Le Domaine des Hauts Lieux a ainsi vu le jour avec la reprise partielle d’ une exploitation. Poète à ses heures, c’est-à-dire presque tout le temps, Mickaël signe une cuvée Hors-Piste, Mollard and Co en IGP : « Mollard ! c’est notre montagnard. Hors-Piste il se régale, gourmand comme une gamelle dans la poudre. Levures indigènes et forcément non filtré : qui a vu des chasse-neiges dans les forêts ? »
Par quel effet du hasard ce vin se retrouve-t-il en vente chez un prestigieux caviste californien : Kermit Lynch Wine Merchand à Berkeley ? Une maison fondée par Kermit Lynch, amoureux des vins français et auteur du best-seller «Mes aventures sur la route du vin » (Payot 1988) préfacé par Jim Harrison.
Va-t-il nous écrire quelque chose sur la route du vin des Hautes-Alpes ?
COUP DE CŒUR DU GUIDE HACHETTE
Protégés par la masse imposante du Mont-Guillaume (2542m) qui surplombe le lac de Serre-Ponçon, Delphine et Emmanuel Berteloot ont trouvé l’endroit ad-hoc pour installer leur cave à 900 m d’altitude, baptisée naturellement Domaine du Mont-Guillaume.
Bourguignon d’origine, lui qui a longtemps travaillé dans le monde du vin, a fait en 2016 le pari audacieux de réhabiliter le vignoble embrunais et de faire découvrir aux visiteurs les trésors de cette magnifique région. La vigne s’étend aujourd’hui sur 8ha de parcelles éparpillées en cépages souvent complantés.
Dans un podcast de l’Avinture, caviste à Beaune, Emmanuel s’exprime librement sur son aventure vigneronne : on a décidé de relancer ce vignoble, le plus haut de France, planté à l’origine par les évêques et les moines, évidemment en bio.

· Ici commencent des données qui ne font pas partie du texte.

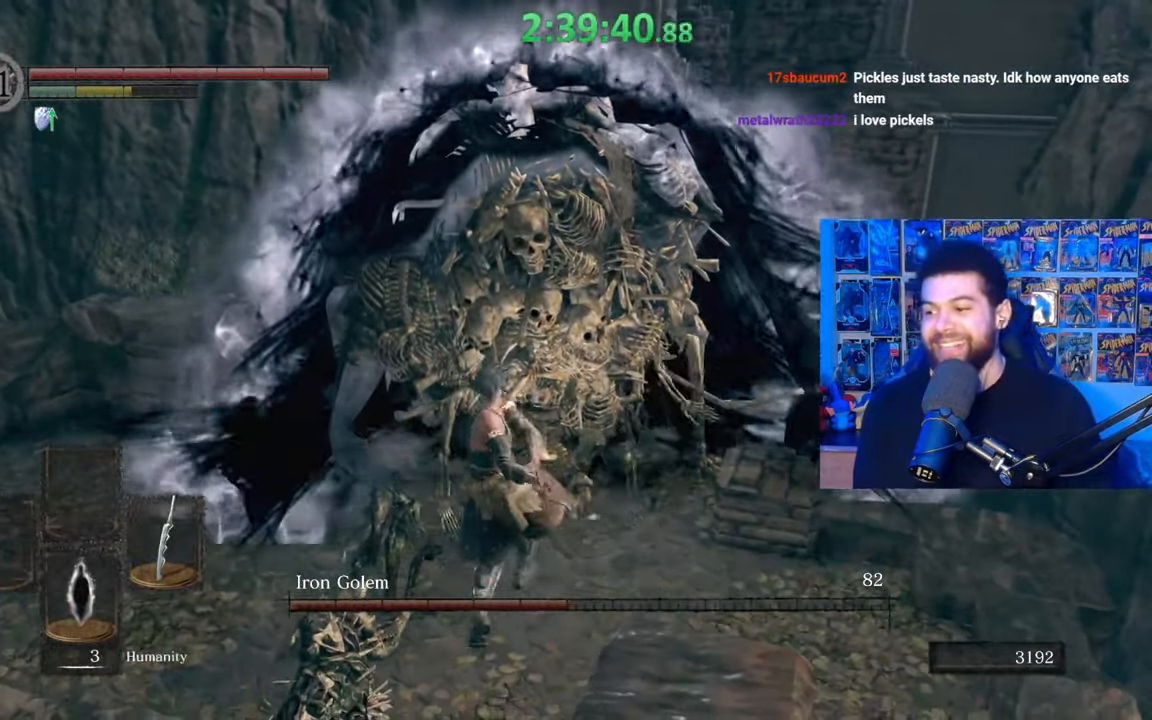
{"buttons": ["R1"], "left_stick": "up", "right_stick": "center", "events": [[50, "R1", "up"], [117, "R1", "down"], [217, "R1", "up"], [267, "R1", "down"], [317, "left_stick", "up"], [367, "R1", "up"], [450, "R1", "down"]]}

Avec l’altitude on est plutôt à l’abri des maladies et on obtient des vins plus frais qui échappent à la montée des degrés d’alcool….Oui, le travail à la vigne est très difficile, tenez, on est obligé de mettre des filets, les oiseaux d’ici sont très gourmands ! A la cave, il y a bien sûr du fût bourguignon, c’est ma culture.

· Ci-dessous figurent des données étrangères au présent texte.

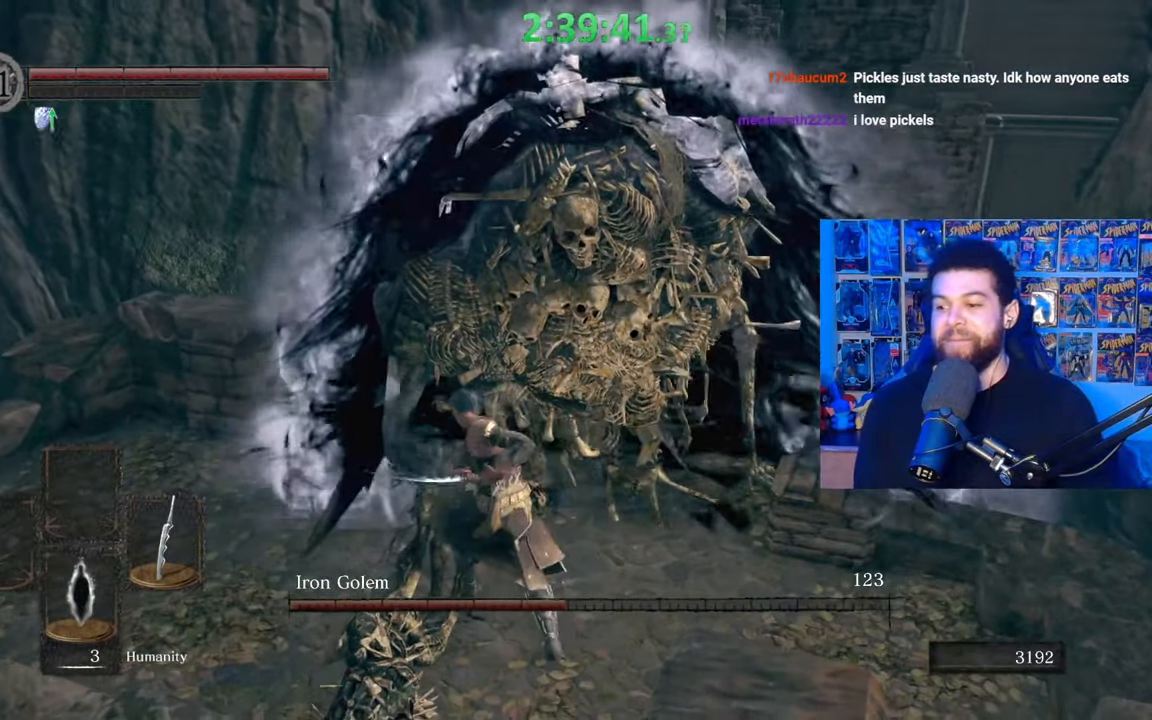
{"buttons": ["R1"], "left_stick": "up", "right_stick": "center", "events": [[17, "R1", "up"], [100, "R1", "down"], [217, "R1", "up"], [267, "R1", "down"], [267, "left_stick", "up-left"], [367, "R1", "up"], [417, "R1", "down"], [417, "left_stick", "up"]]}
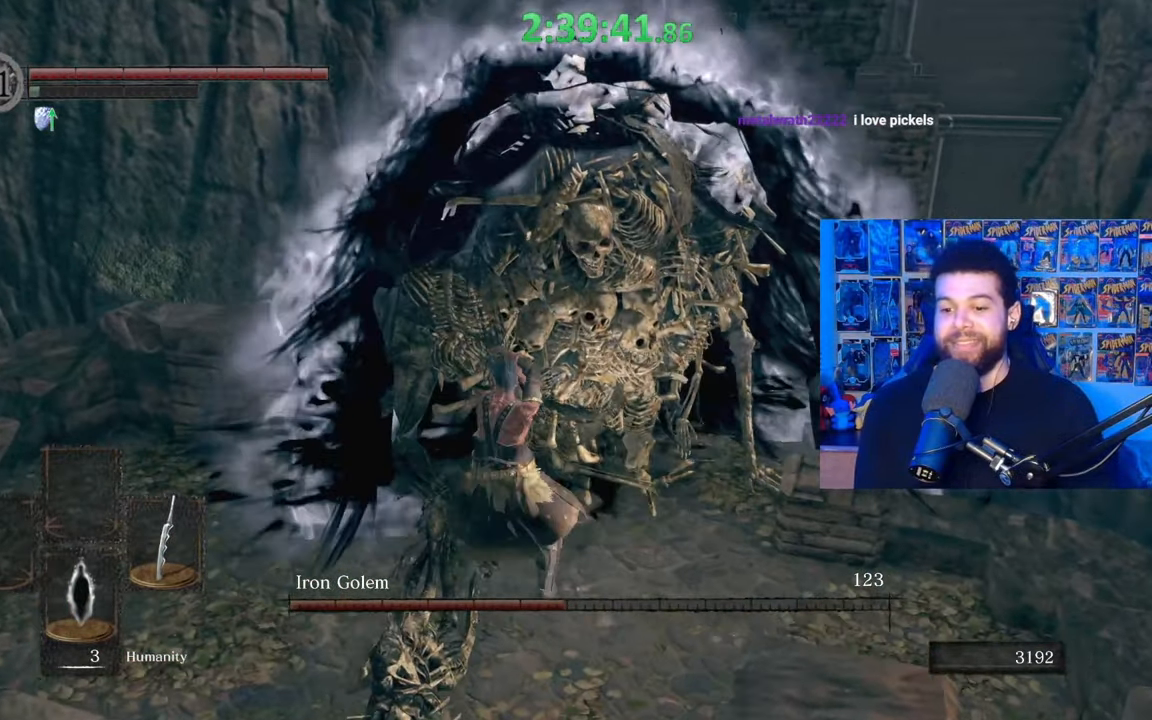
{"buttons": ["R1"], "left_stick": "up", "right_stick": "center", "events": [[17, "R1", "up"], [100, "R1", "down"], [200, "R1", "up"], [267, "R1", "down"], [367, "R1", "up"], [417, "R1", "down"]]}
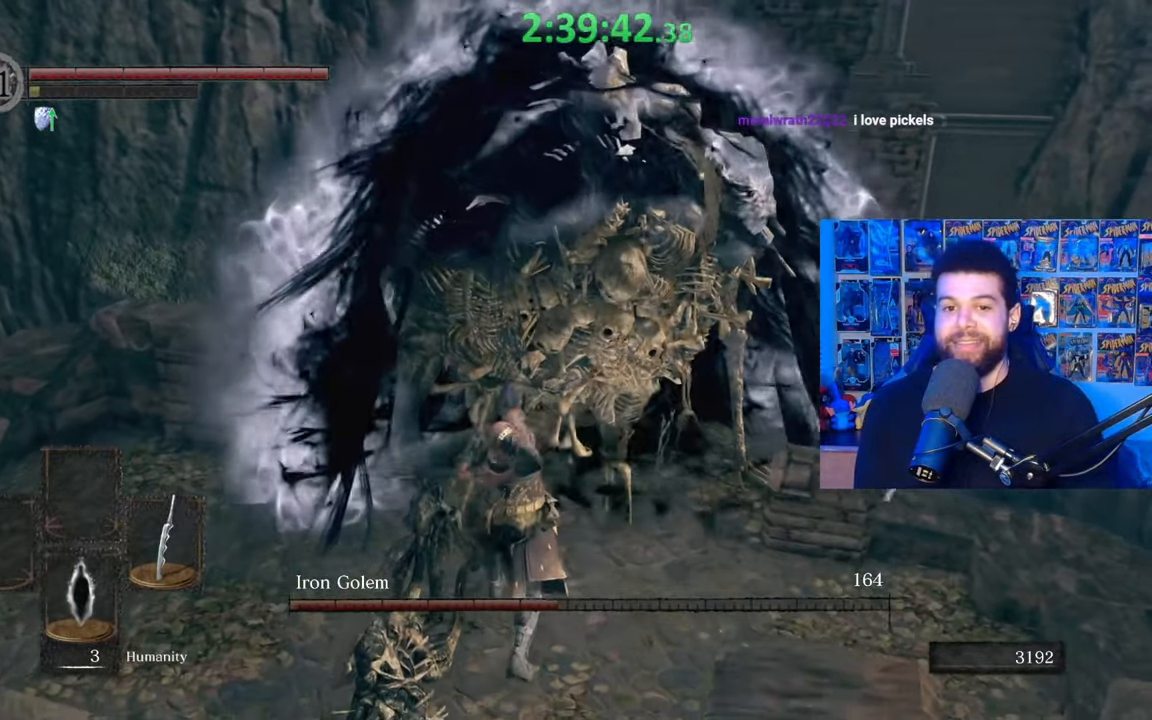
{"buttons": ["R1"], "left_stick": "up", "right_stick": "center", "events": [[50, "R1", "up"], [117, "R1", "down"], [217, "R1", "up"], [267, "R1", "down"], [400, "R1", "up"], [467, "R1", "down"]]}
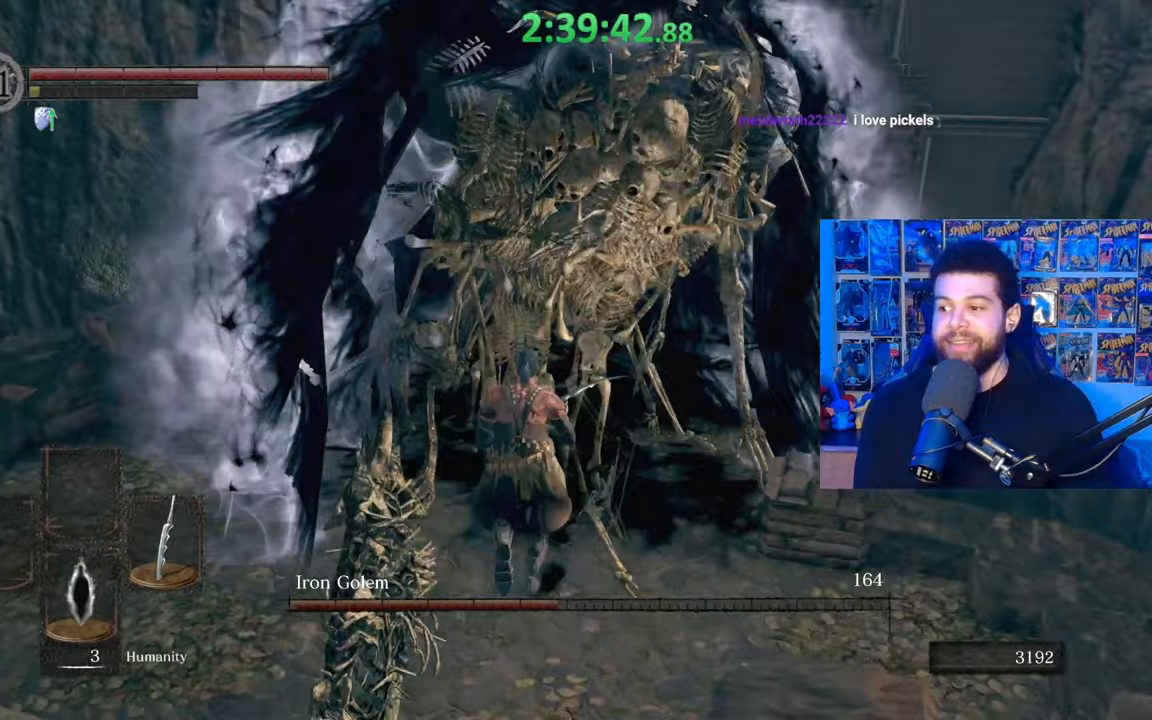
{"buttons": [], "left_stick": "down-left", "right_stick": "center", "events": [[67, "R1", "up"], [117, "R1", "down"], [167, "left_stick", "left"], [233, "R1", "up"], [233, "left_stick", "down-left"]]}
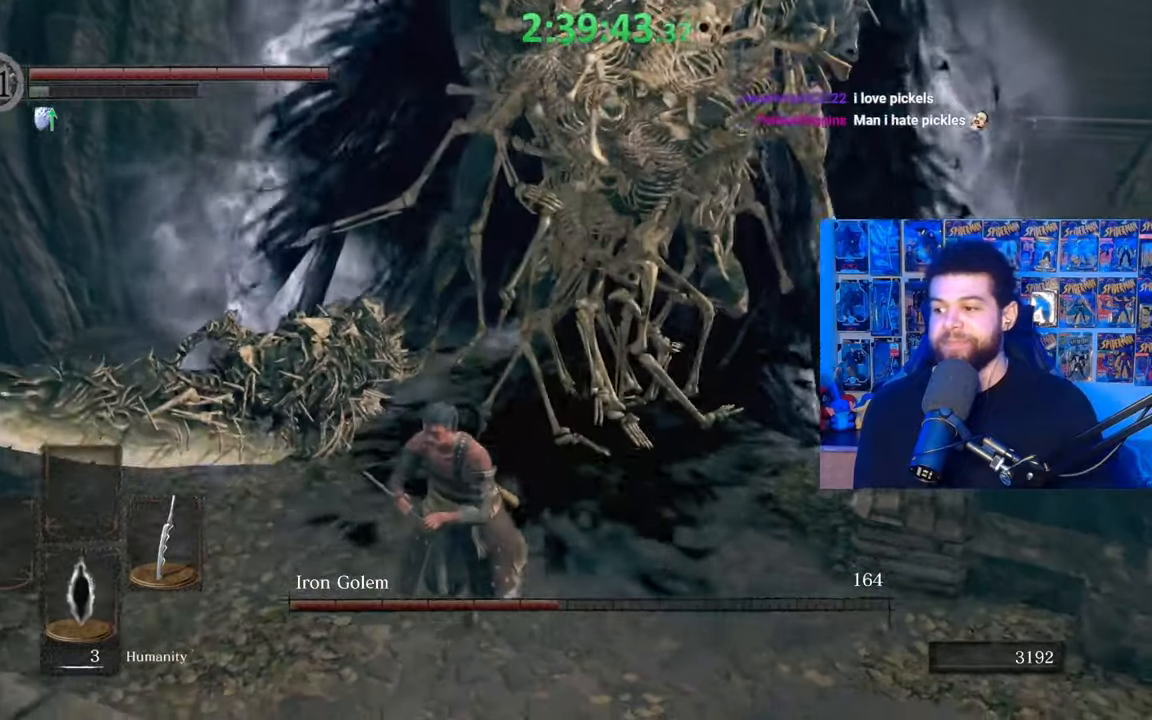
{"buttons": [], "left_stick": "down", "right_stick": "right", "events": [[167, "right_stick", "right"], [350, "left_stick", "down"], [350, "right_stick", "center"], [467, "right_stick", "right"]]}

Ils sont fiers de leurs vins locaux à l’image des gens d’ici, de la nature et du climat, comme son Altitude 880 un IGP d’assemblage cabernet, mollard, gamay et syrah. La bonne nouvelle de l’année, c’est le Coup de Cœur 2 étoiles décerné par le guide Hachette 2025 pour sa syrah d’altitude « Entre lac et montagnes » 2023. Un vin déjà repéré par les sommeliers et par la marque Esprit Parc national. Une marque collective, trop méconnue qui fédère les activités économiques et touristiques respectueuses des chartes environnementales dans les onze Parcs nationaux de France.
QUEL VIN POUR DEMAIN ?
Cette poignée de vignerons, à laquelle s’ajoutent bien sûr le Domaine Allemand et ceux situés proche de Tallard, en aval du lac, est animée par une force mystérieuse qui s’appelait chez les premiers chrétiens la foi- celle qui transporte les montagnes. Pas de petits calculs, pas de gadgets inutiles, non, l’amour de la nature, du partage avec l’agriculture locale, du travail, encore et toujours. Avec une certitude chevillée au corps, celle que l’altitude est une barrière contre le dépérissement de la vigne.
Ils rejoignent une conclusion du livre Quel Vin Pour Demain ? Lorsque Les auteurs posent la question fondamentale : comment la vigne et le vin répondent-ils à l’évolution du climat ? « …Une avancée des stades phénologiques et une évolution significative de la composition des raisins correspondant à une augmentation de la teneur en sucre et du degré d’alcool, et une diminution de l’acidité dans les baies. » Glaçant.